> **Records shown**:
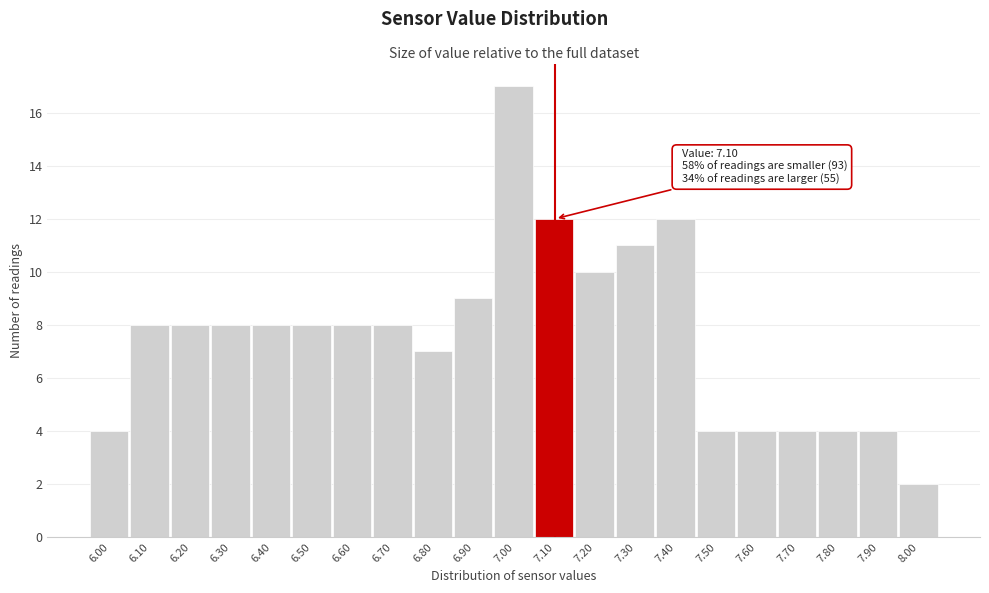

Over which range of the x-axis is the bar tallest?

6.95 to 7.05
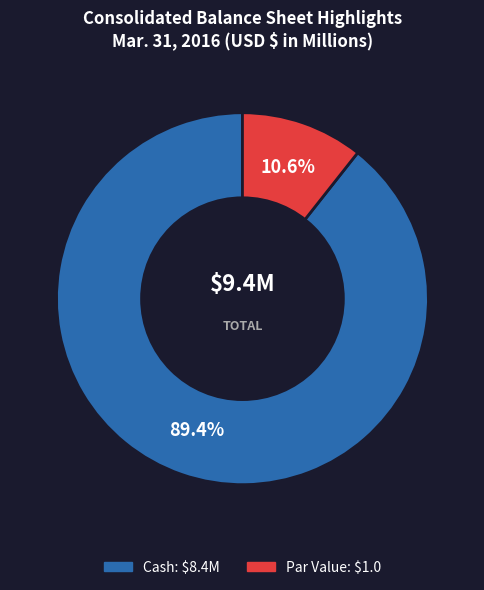

Does any single category account for the majority?

Yes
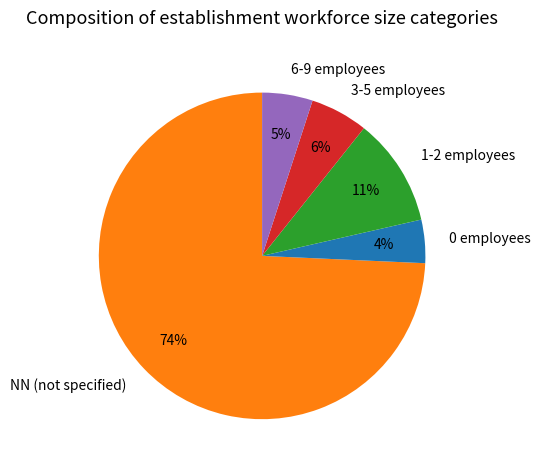

Is it true that 3-5 employees is 6% of the pie?

True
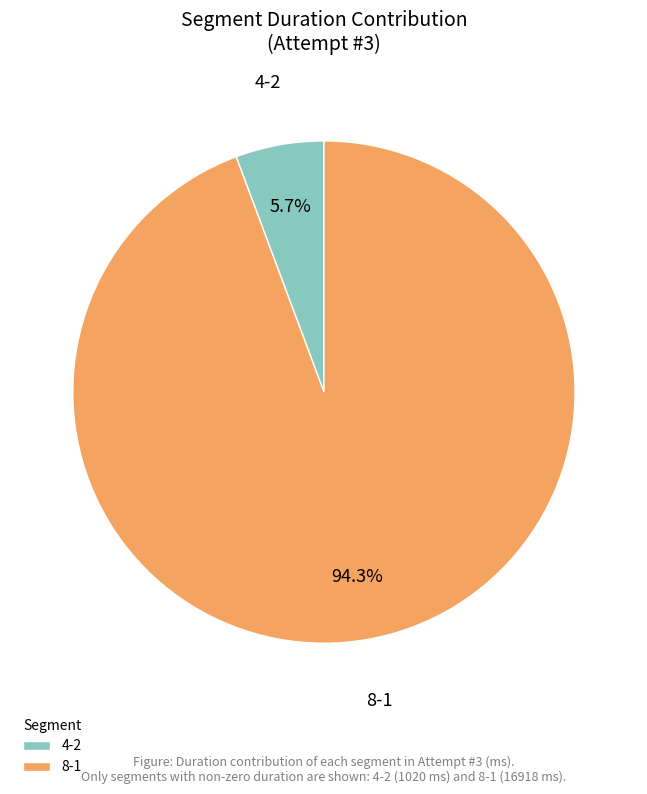

True or false: 8-1 accounts for 94% of the total.

True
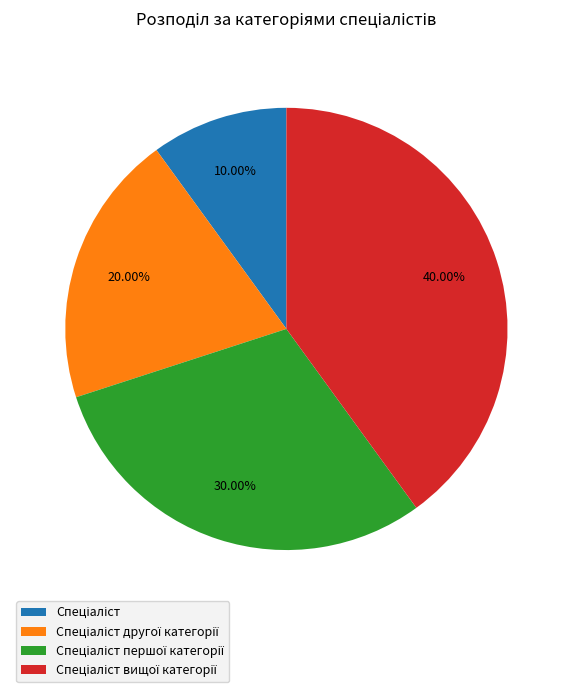

Is there a majority slice in this chart?

No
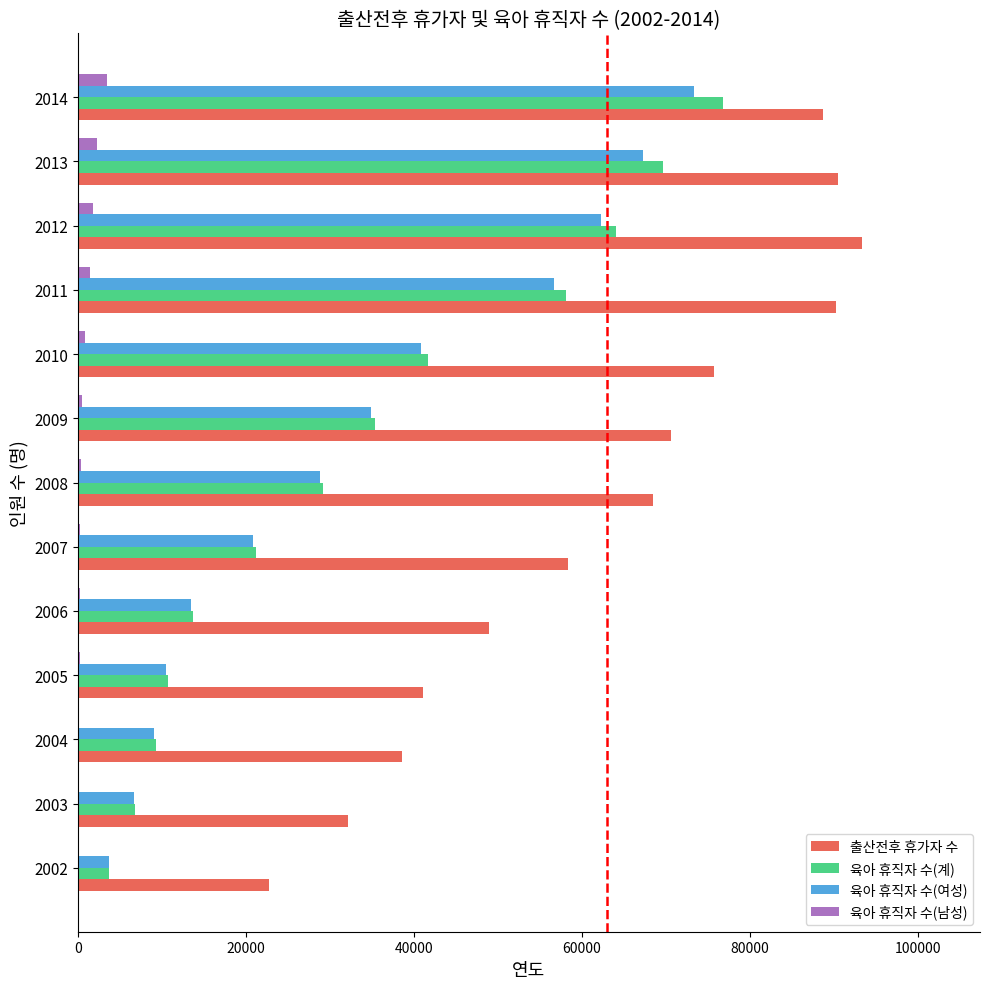

How many series are shown in this chart?

4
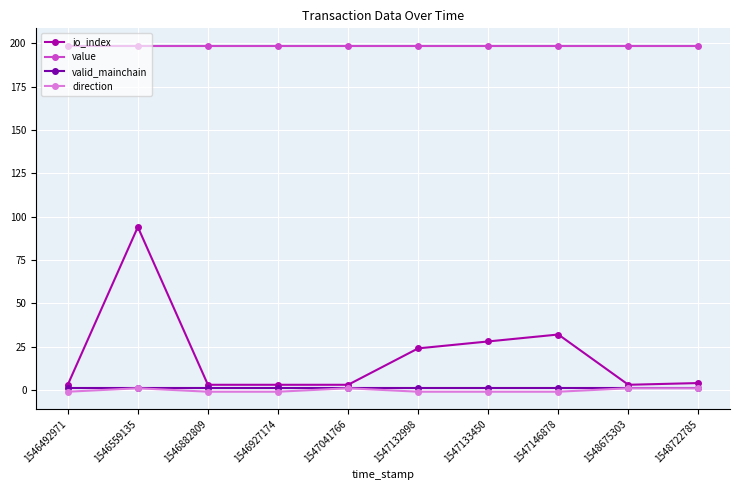

What is the total value across all series at 1547132998?

222.6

> **Problem to work on**: Copy the text of all the records above word for word, leaving out the pictures.

> **Reply**:
Over which range of the x-axis is the bar tallest?

6.95 to 7.05

Does any single category account for the majority?

Yes

Is it true that 3-5 employees is 6% of the pie?

True

True or false: 8-1 accounts for 94% of the total.

True

Is there a majority slice in this chart?

No

How many series are shown in this chart?

4

What is the total value across all series at 1547132998?

222.6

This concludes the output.